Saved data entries
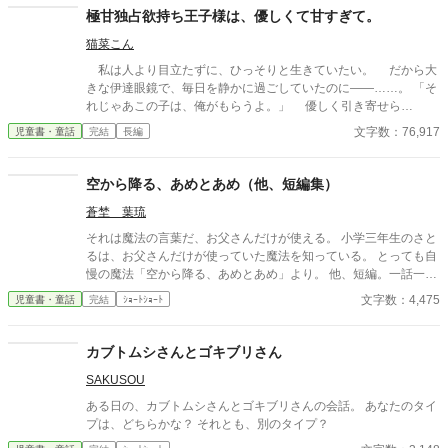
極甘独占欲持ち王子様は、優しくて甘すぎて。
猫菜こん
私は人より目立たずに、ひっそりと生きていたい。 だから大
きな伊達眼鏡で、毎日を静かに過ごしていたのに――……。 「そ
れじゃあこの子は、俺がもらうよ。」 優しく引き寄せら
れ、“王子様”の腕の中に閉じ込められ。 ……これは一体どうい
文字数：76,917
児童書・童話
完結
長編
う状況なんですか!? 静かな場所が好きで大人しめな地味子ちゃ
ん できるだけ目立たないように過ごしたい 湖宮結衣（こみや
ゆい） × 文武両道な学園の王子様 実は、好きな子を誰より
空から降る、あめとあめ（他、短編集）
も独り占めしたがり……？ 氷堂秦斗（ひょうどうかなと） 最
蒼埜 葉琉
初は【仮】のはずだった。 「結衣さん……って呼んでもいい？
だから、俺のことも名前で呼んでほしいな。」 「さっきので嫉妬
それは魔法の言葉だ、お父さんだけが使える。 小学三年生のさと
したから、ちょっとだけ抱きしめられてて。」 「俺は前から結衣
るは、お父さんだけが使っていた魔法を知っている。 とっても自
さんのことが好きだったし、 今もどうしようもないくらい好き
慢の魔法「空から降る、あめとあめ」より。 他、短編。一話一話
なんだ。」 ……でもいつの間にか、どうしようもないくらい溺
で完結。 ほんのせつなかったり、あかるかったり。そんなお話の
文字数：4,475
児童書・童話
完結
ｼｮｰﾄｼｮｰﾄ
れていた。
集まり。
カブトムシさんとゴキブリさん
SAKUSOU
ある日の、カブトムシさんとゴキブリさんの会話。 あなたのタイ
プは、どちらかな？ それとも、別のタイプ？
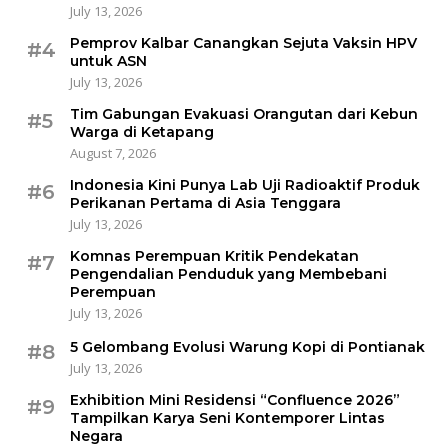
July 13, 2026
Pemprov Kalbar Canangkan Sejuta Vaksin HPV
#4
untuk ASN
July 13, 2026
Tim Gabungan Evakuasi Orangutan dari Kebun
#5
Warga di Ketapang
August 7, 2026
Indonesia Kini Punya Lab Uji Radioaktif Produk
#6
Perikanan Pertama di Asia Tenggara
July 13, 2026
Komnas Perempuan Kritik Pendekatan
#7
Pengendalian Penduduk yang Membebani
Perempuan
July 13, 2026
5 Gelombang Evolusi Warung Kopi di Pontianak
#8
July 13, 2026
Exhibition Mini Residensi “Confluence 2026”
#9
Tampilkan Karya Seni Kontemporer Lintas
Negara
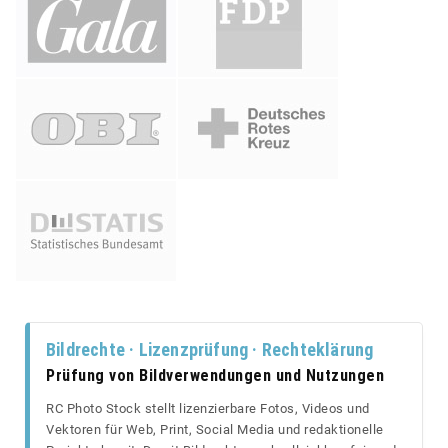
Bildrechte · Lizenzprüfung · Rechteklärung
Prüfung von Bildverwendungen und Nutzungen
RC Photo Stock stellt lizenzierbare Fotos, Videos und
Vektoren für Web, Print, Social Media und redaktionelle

Job:
Rewrite every line of text from all the records above as a Markdown table with the columns Row and Line. Number the rows in order, and omit blank lines and the pictures.

Solution:
| Row | Line |
|---|---|
| 1 | 極甘独占欲持ち王子様は、優しくて甘すぎて。 |
| 2 | 猫菜こん |
| 3 | 私は人より目立たずに、ひっそりと生きていたい。 だから大 |
| 4 | きな伊達眼鏡で、毎日を静かに過ごしていたのに――……。 「そ |
| 5 | れじゃあこの子は、俺がもらうよ。」 優しく引き寄せら |
| 6 | れ、“王子様”の腕の中に閉じ込められ。 ……これは一体どうい |
| 7 | 文字数：76,917 |
| 8 | 児童書・童話 |
| 9 | 完結 |
| 10 | 長編 |
| 11 | う状況なんですか!? 静かな場所が好きで大人しめな地味子ちゃ |
| 12 | ん できるだけ目立たないように過ごしたい 湖宮結衣（こみや |
| 13 | ゆい） × 文武両道な学園の王子様 実は、好きな子を誰より |
| 14 | 空から降る、あめとあめ（他、短編集） |
| 15 | も独り占めしたがり……？ 氷堂秦斗（ひょうどうかなと） 最 |
| 16 | 蒼埜 葉琉 |
| 17 | 初は【仮】のはずだった。 「結衣さん……って呼んでもいい？ |
| 18 | だから、俺のことも名前で呼んでほしいな。」 「さっきので嫉妬 |
| 19 | それは魔法の言葉だ、お父さんだけが使える。 小学三年生のさと |
| 20 | したから、ちょっとだけ抱きしめられてて。」 「俺は前から結衣 |
| 21 | るは、お父さんだけが使っていた魔法を知っている。 とっても自 |
| 22 | さんのことが好きだったし、 今もどうしようもないくらい好き |
| 23 | 慢の魔法「空から降る、あめとあめ」より。 他、短編。一話一話 |
| 24 | なんだ。」 ……でもいつの間にか、どうしようもないくらい溺 |
| 25 | で完結。 ほんのせつなかったり、あかるかったり。そんなお話の |
| 26 | 文字数：4,475 |
| 27 | 児童書・童話 |
| 28 | 完結 |
| 29 | ｼｮｰﾄｼｮｰﾄ |
| 30 | れていた。 |
| 31 | 集まり。 |
| 32 | カブトムシさんとゴキブリさん |
| 33 | SAKUSOU |
| 34 | ある日の、カブトムシさんとゴキブリさんの会話。 あなたのタイ |
| 35 | プは、どちらかな？ それとも、別のタイプ？ |
| 36 | July 13, 2026 |
| 37 | Pemprov Kalbar Canangkan Sejuta Vaksin HPV |
| 38 | #4 |
| 39 | untuk ASN |
| 40 | July 13, 2026 |
| 41 | Tim Gabungan Evakuasi Orangutan dari Kebun |
| 42 | #5 |
| 43 | Warga di Ketapang |
| 44 | August 7, 2026 |
| 45 | Indonesia Kini Punya Lab Uji Radioaktif Produk |
| 46 | #6 |
| 47 | Perikanan Pertama di Asia Tenggara |
| 48 | July 13, 2026 |
| 49 | Komnas Perempuan Kritik Pendekatan |
| 50 | #7 |
| 51 | Pengendalian Penduduk yang Membebani |
| 52 | Perempuan |
| 53 | July 13, 2026 |
| 54 | 5 Gelombang Evolusi Warung Kopi di Pontianak |
| 55 | #8 |
| 56 | July 13, 2026 |
| 57 | Exhibition Mini Residensi “Confluence 2026” |
| 58 | #9 |
| 59 | Tampilkan Karya Seni Kontemporer Lintas |
| 60 | Negara |
| 61 | Bildrechte · Lizenzprüfung · Rechteklärung |
| 62 | Prüfung von Bildverwendungen und Nutzungen |
| 63 | RC Photo Stock stellt lizenzierbare Fotos, Videos und |
| 64 | Vektoren für Web, Print, Social Media und redaktionelle |